→ Exercise aim
Copy the text in the data below word for word, and leave out the pictures.

→ Record set
----

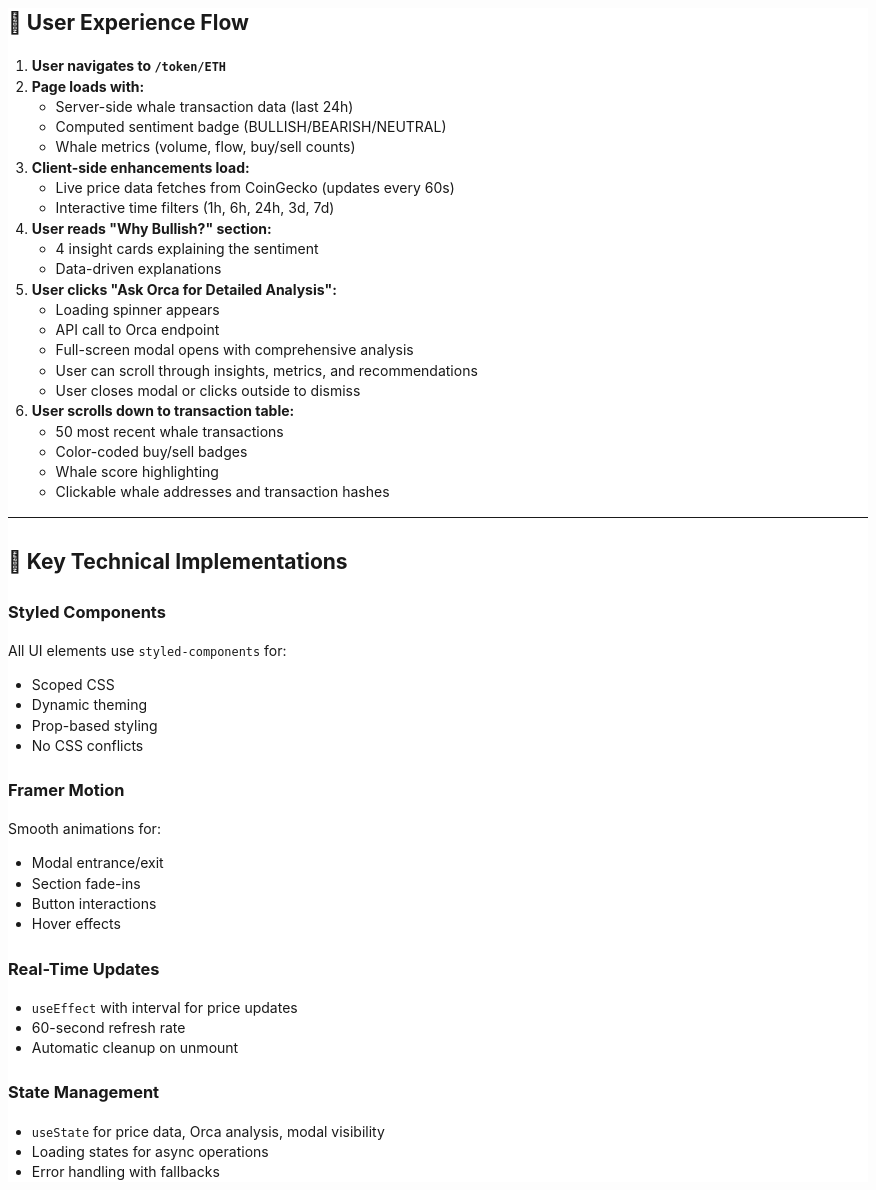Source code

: 
## 🎯 User Experience Flow

1. **User navigates to `/token/ETH`**
2. **Page loads with:**
   - Server-side whale transaction data (last 24h)
   - Computed sentiment badge (BULLISH/BEARISH/NEUTRAL)
   - Whale metrics (volume, flow, buy/sell counts)
3. **Client-side enhancements load:**
   - Live price data fetches from CoinGecko (updates every 60s)
   - Interactive time filters (1h, 6h, 24h, 3d, 7d)
4. **User reads "Why Bullish?" section:**
   - 4 insight cards explaining the sentiment
   - Data-driven explanations
5. **User clicks "Ask Orca for Detailed Analysis":**
   - Loading spinner appears
   - API call to Orca endpoint
   - Full-screen modal opens with comprehensive analysis
   - User can scroll through insights, metrics, and recommendations
   - User closes modal or clicks outside to dismiss
6. **User scrolls down to transaction table:**
   - 50 most recent whale transactions
   - Color-coded buy/sell badges
   - Whale score highlighting
   - Clickable whale addresses and transaction hashes

---

## 🔑 Key Technical Implementations

### **Styled Components**
All UI elements use `styled-components` for:
- Scoped CSS
- Dynamic theming
- Prop-based styling
- No CSS conflicts

### **Framer Motion**
Smooth animations for:
- Modal entrance/exit
- Section fade-ins
- Button interactions
- Hover effects

### **Real-Time Updates**
- `useEffect` with interval for price updates
- 60-second refresh rate
- Automatic cleanup on unmount

### **State Management**
- `useState` for price data, Orca analysis, modal visibility
- Loading states for async operations
- Error handling with fallbacks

----

→ Answer section
Source code

: 
## 🎯 User Experience Flow

1. **User navigates to `/token/ETH`**
2. **Page loads with:**
   - Server-side whale transaction data (last 24h)
   - Computed sentiment badge (BULLISH/BEARISH/NEUTRAL)
   - Whale metrics (volume, flow, buy/sell counts)
3. **Client-side enhancements load:**
   - Live price data fetches from CoinGecko (updates every 60s)
   - Interactive time filters (1h, 6h, 24h, 3d, 7d)
4. **User reads "Why Bullish?" section:**
   - 4 insight cards explaining the sentiment
   - Data-driven explanations
5. **User clicks "Ask Orca for Detailed Analysis":**
   - Loading spinner appears
   - API call to Orca endpoint
   - Full-screen modal opens with comprehensive analysis
   - User can scroll through insights, metrics, and recommendations
   - User closes modal or clicks outside to dismiss
6. **User scrolls down to transaction table:**
   - 50 most recent whale transactions
   - Color-coded buy/sell badges
   - Whale score highlighting
   - Clickable whale addresses and transaction hashes

---

## 🔑 Key Technical Implementations

### **Styled Components**
All UI elements use `styled-components` for:
- Scoped CSS
- Dynamic theming
- Prop-based styling
- No CSS conflicts

### **Framer Motion**
Smooth animations for:
- Modal entrance/exit
- Section fade-ins
- Button interactions
- Hover effects

### **Real-Time Updates**
- `useEffect` with interval for price updates
- 60-second refresh rate
- Automatic cleanup on unmount

### **State Management**
- `useState` for price data, Orca analysis, modal visibility
- Loading states for async operations
- Error handling with fallbacks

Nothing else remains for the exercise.